TEXT PROVIDED Block Start

High inflation and a looming recession in some countries are putting businesses, many of which might be still recovering from the pandemic, under pressure. Directors and officers need to be vigilant and take precautions to avoid liability risks in case the business faces financial difficulties.
Inflation has risen substantially worldwide in recent months. This has put central banks under pressure to push it down by lifting interest rates.
The rising inflation coincides with a sharp slowdown in gross domestic product (GDP) growth. While higher interest rates are expected to push down inflation, they also make credit more expensive, impacting investment sentiment and consequently slowing down economic growth further.
Real GDP growth, year-on-year, per cent
Source: OECD Economic Outlook, Interim Report September 2022: Paying the Price of War (opens a new window)
Supply chain issues, and other factors, augmented by the present geopolitical situation, are further exacerbating businesses' difficulties. Current challenges, sadly, represent potentially existential threats to businesses. After seasonal adjustment, the number of company insolvencies in the UK (opens a new window) in Q2 2022 was 13% higher than in Q1 2022 and 81% higher than in Q2 2021.
Insolvencies in England and Wales, seasonally adjusted
Sources: Insolvency Service (compulsory liquidations only); Companies House (all other insolvency procedures)
Higher insolvency risk also brings into play multiple liability exposures for directors. Inevitably, as the dust starts to settle on the pandemic-related fallout for companies, the conduct of those running the companies will come under intense scrutiny.
It is imperative that directors understand not only the nature, extent, and scope of their duties (and to whom those duties are owed), but also the nature of the emerging exposures, to enable them to take steps to mitigate the growing risks.
The nature of insolvency
At its core, the concept of insolvency is a straightforward one; an organisation is insolvent when it is unable to discharge its debts and liabilities using its assets, whether on a cash flow basis (that is, the company is unable to pay its debts as they fall due) or on a balance sheet basis (that is, if the value of the company's assets is less than the value of its liabilities, taking into account contingent and prospective liabilities).
To whom do directors owe duties?
In the ordinary course, directors owe duties to the companies they serve; most significantly, of course (and amongst others), directors are subject to the duty to promote the success of the company. If directors' duties to the company are breached, any resulting cause of action will vest in the company itself.

TEXT PROVIDED Block End
DATASET EXCERPTS Block Start

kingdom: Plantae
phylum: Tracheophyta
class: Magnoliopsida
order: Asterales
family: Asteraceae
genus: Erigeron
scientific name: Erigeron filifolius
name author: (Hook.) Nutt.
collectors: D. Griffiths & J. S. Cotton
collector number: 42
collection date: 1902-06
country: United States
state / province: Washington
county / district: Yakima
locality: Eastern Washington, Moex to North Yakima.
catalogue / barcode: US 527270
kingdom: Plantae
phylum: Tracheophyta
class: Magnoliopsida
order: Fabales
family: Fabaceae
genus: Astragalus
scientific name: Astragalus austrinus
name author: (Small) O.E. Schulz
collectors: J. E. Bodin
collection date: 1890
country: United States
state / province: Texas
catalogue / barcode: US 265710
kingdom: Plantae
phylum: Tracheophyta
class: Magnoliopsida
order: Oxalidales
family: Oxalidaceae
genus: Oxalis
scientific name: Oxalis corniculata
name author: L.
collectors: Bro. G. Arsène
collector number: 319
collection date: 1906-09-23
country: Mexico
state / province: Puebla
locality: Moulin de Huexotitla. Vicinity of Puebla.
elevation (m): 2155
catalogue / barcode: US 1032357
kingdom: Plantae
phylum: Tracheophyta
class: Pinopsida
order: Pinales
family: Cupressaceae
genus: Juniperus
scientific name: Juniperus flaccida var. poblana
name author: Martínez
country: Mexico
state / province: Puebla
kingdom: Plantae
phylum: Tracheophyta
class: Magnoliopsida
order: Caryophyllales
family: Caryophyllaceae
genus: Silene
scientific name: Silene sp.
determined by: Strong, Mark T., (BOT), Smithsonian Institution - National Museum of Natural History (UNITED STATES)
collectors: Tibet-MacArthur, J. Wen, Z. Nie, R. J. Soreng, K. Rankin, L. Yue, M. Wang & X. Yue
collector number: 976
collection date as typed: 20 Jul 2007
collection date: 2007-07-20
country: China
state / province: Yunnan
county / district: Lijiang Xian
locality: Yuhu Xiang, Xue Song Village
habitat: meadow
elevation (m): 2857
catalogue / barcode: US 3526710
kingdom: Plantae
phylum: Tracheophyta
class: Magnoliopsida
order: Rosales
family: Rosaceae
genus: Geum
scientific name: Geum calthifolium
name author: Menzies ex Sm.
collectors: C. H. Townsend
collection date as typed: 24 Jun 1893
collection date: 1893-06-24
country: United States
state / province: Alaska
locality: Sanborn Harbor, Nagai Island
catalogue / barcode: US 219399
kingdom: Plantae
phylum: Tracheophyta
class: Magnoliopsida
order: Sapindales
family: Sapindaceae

DATASET EXCERPTS Block End

• **PROBLEMS TO WORK ON**:
**1)** In the article on directors' insolvency risks, by how much did UK company insolvencies in Q2 2022 exceed those in Q2 2021?
**2)** Write out the part of the article on directors' insolvency risks from "The rising inflation" to "War (opens a new window)".
**3)** Write what comes next in the article on directors' insolvency risks, continuing from its last sentence.

• **YOUR WRITTEN ANSWERS**:
**1)** They were 81% higher, after seasonal adjustment.

**2)**
The rising inflation coincides with a sharp slowdown in gross domestic product (GDP) growth. While higher interest rates are expected to push down inflation, they also make credit more expensive, impacting investment sentiment and consequently slowing down economic growth further.
Real GDP growth, year-on-year, per cent
Source: OECD Economic Outlook, Interim Report September 2022: Paying the Price of War (opens a new window)

**3)**
As the recent, highly significant, Supreme Court judgment in Sequana has emphasised, however, that position changes when the company is in, or is approaching, financial difficulties. The directors are obliged to consider the interests of (and, indeed, owe duties to) the company's creditors;. The time at which this shift occurs has become known as the "Twilight Zone". Whilst it is rare for there to be a clearly demarcated point in time at which this shift occurred, directors must be cognisant of emerging warning signs, and the fact that stakeholders will be alert to such signs, for example where there has been a loss of a major customer or there are widespread industry concerns, where creditor days are increasing and/or creditor pressure is generally increasing; where the company is coming under pressure from HM Revenue and Customs (HMRC), or where there have been breaches of financing facilities.
Assessing whether a company is, and the precise moment in time at which it became, insolvent, is inherently difficult, nuanced, and fraught with challenges for directors. The consequences of failing properly to determine that a company has become insolvent can be severe.
Whilst the relevant legislation, and the case law in this area (particularly Sequana), provide valuable guidance as to when insolvency arises and the time at which a shift in who directors owe duties to occurs, the importance of directors' professional judgment, having regard to the circumstances in which the directors, and their company, find themselves in, should not be underestimated. Demonstrably having exercised sound professional judgment will be a critical element of a defence to potential claims should insolvency ensue.
In any event, a key issue for directors is when this shift occurs, for the simple reason that the conduct of the directors of a company in financial difficulties will be scrutinised by reference to where the duties lay at the time. If duties were owed to creditors, those creditors may have a cause of action.
Bases of directors' liability
If a company finds itself in financial difficulties, and particularly if those difficulties become threats to the solvency of the company, it is incumbent on the directors to take appropriate steps not only to promote the success of the company, but also to protect the interests of the company's creditors. In a subsequent insolvency scenario, the conduct of the directors will be scrutinised carefully, whether by regulators, or creditors, or other stakeholders.
Company directors face multiple potential bases of liability for directors. In the UK there is the Insolvency Act 1986 (liability for transactions at an undervalue, transactions defrauding creditors, preferences, wrongful or fraudulent trading and the wide-ranging "misfeasance"), the Companies Act 2006 (based on alleged breaches of statutory duty) and, more recently, legislation designed specifically to target fraudulent use of Covid-era government support schemes, namely the Rating (Coronavirus) and Directors Disqualification (Dissolved Companies) Act 2021.
Where might claims come from?
In a company insolvency scenario, the directors' conduct will be scrutinised closely by various interested parties. That scrutiny can, and commonly does, lead to claims being made against the directors personally.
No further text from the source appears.